I’m not saying PDEX is going to get there tomorrow. In fact, I’m not saying PDEX is going to get there at all. I’m just trying to frame out what I think PDEX’s management team might be looking at / thinking when getting bullish on the company.
The other angle here to consider is that, at some point, I think PDEX is an acquisition target. I would guess that’s a long way off; again, the PDEX team seems to be in this for the long haul and wants to grow the business massively. But that’s probably the endgame, and if and when they do sell the multiple should be eyebrow raising. PDEX dominates their niche, which tends to be the type of thing larger players pay up for, and the synergies between PDEX and a larger company would be huge. For example, in the last twelve months, PDEX has spent ~$3.5m on G&A. Note that is pure G&A; selling and R&D costs are broken out separately. I would guess almost 100% of that G&A cost would be a synergy in a merger. PDEX’s LTM EBIT is ~$6m and their current EV is <$100m, so the potential synergy from G&A cuts alone is absolutely enormous!
Anyway, I’ll wrap it up here. PDEX’s enjoyed a massive run over the past few years, and I think if you just glanced at the financials you’d think it’s a nice microcap company that’s fairly valued.
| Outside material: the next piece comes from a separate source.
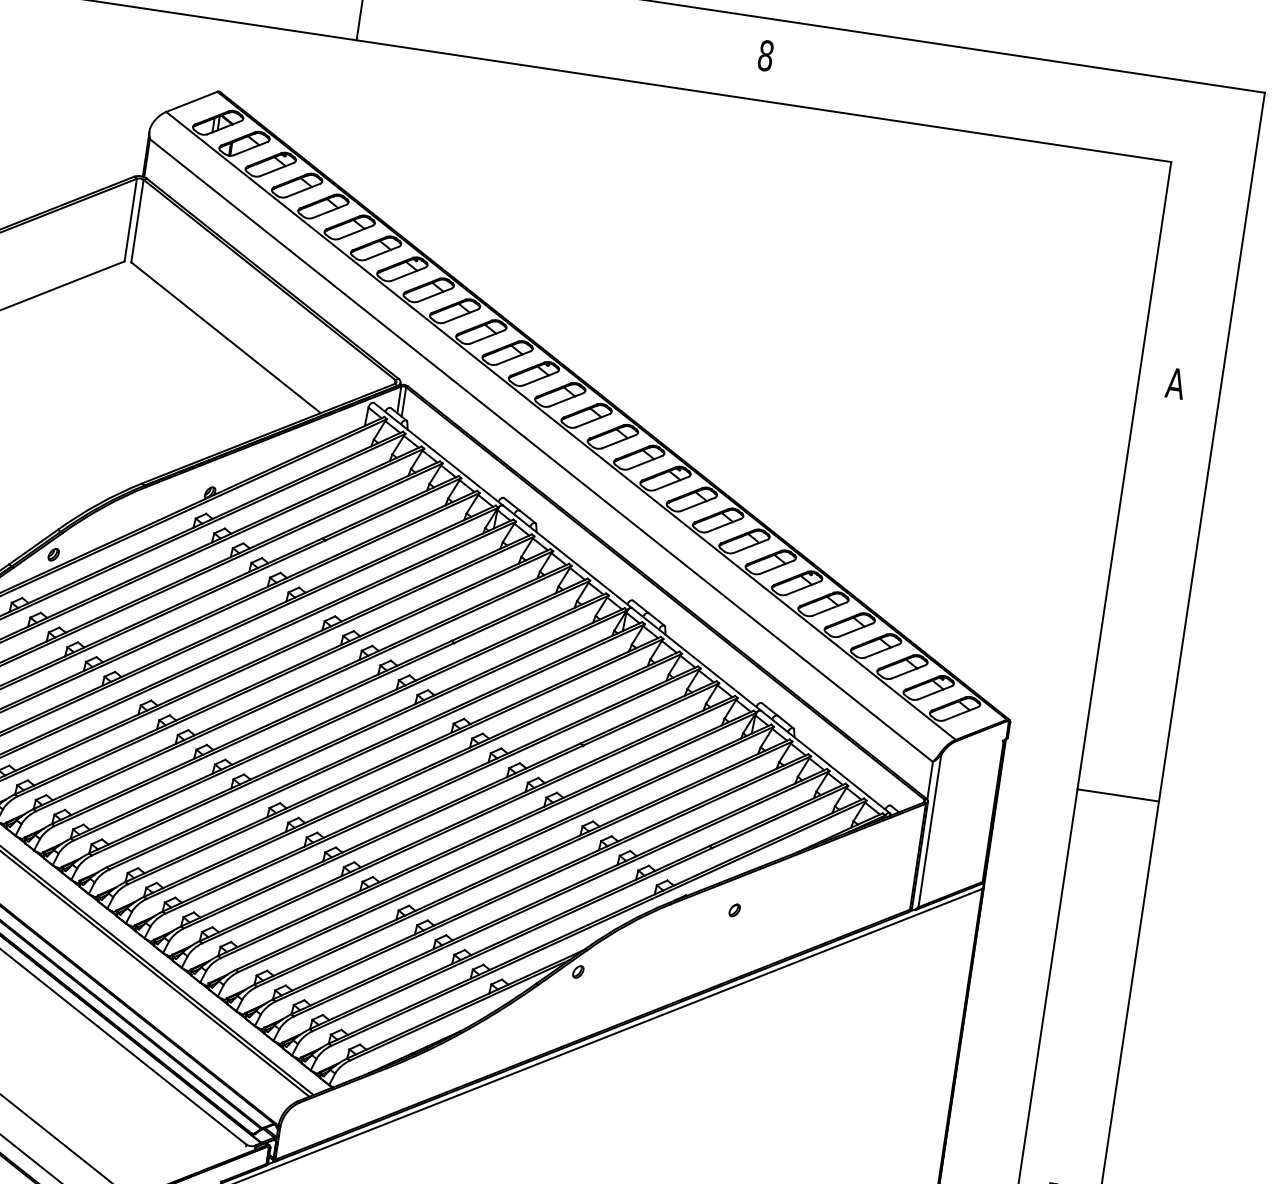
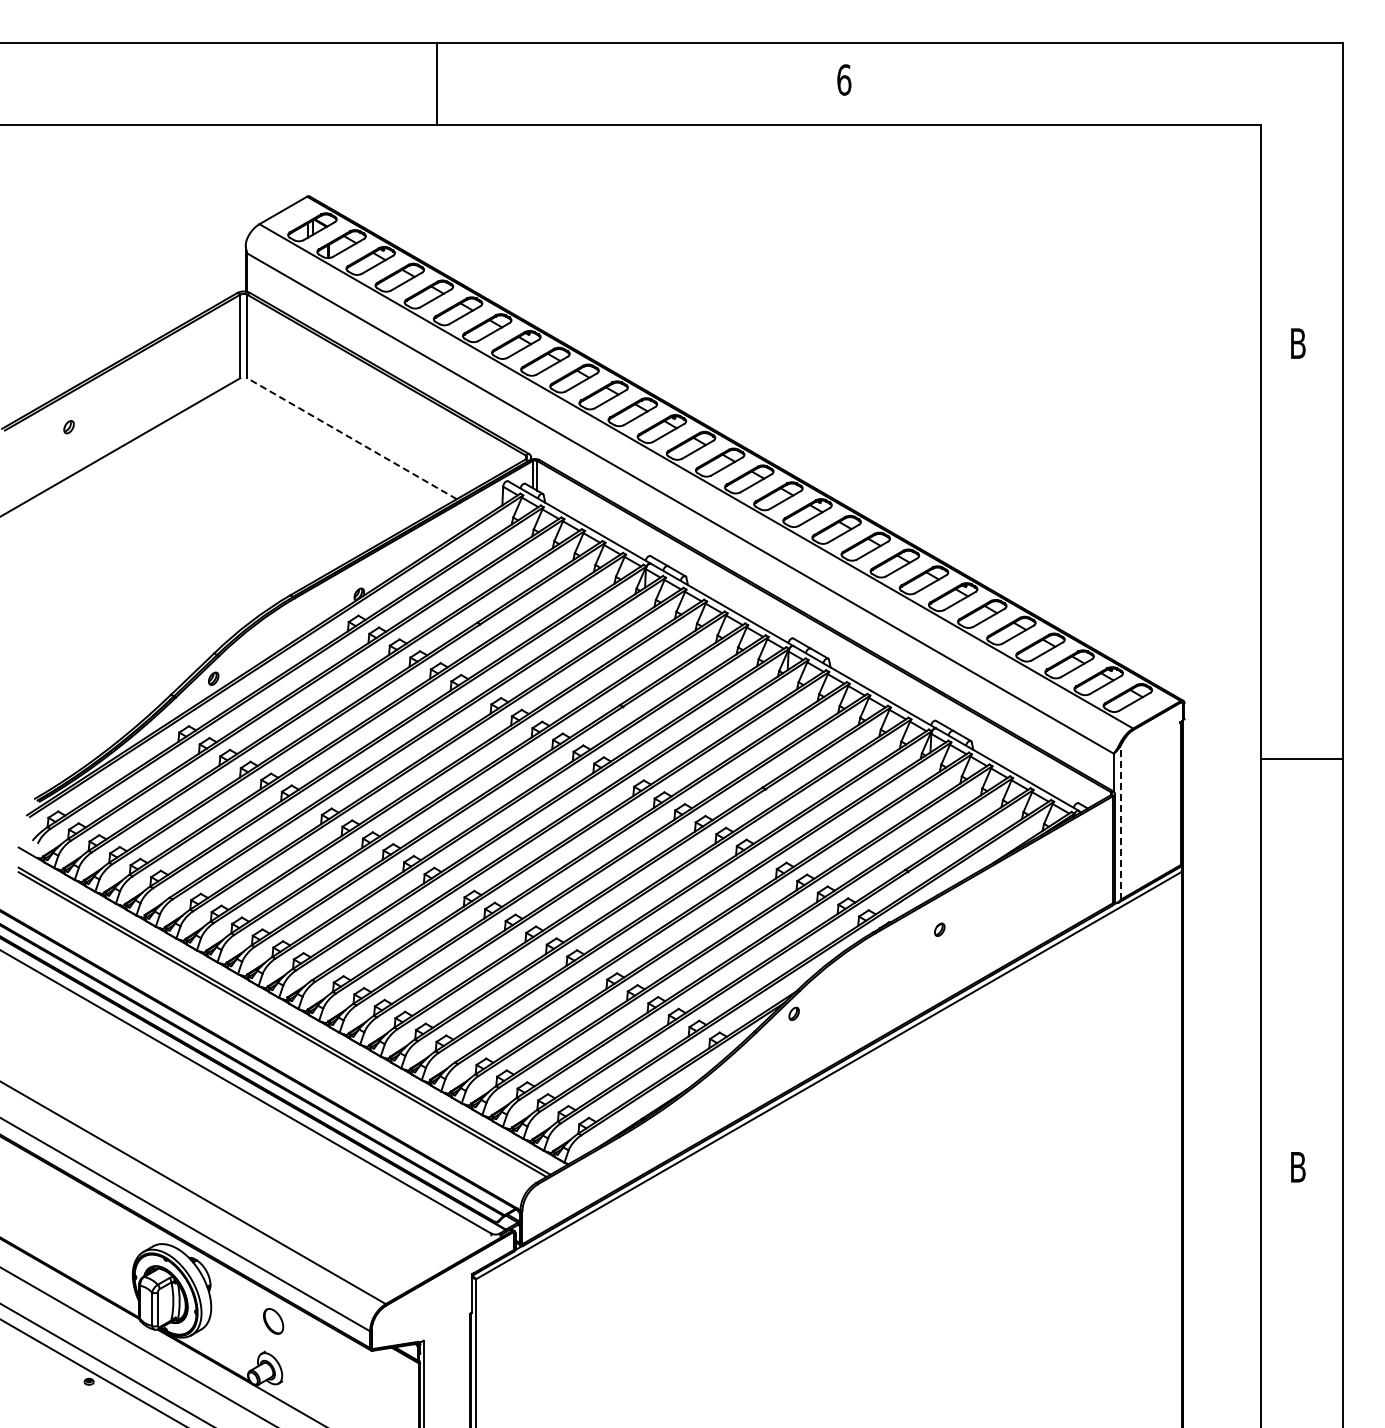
text: (766, 55) -> (844, 79), 8 -> 6
line: (225, 337) -> (351, 438), solid -> dashed
text: (1175, 383) -> (1297, 343), A -> B
line: (930, 830) -> (1121, 821), solid -> dashed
But I’m not sure I’ve ever seen an insider move signaling so much bullishness as the directors giving management and themselves the third grant, and if you dig through the filings and some other stuff I think you can see a massive growth opportunity and why insiders might be so bullish.
Q3’21 wraps up at the end of March, and the company generally reports Q3 earnings in early May. When they do, I expect we’ll get a lot more visibility into some of the company’s near term growth prospects.
I think the market will like what it sees, and I expect management will easily hit the vesting targets for the third grant. Most likely by the first date (this July), but almost certainly by the later date (July 2022) given all of the growth initiatives should be fully playing out on their income statement by then.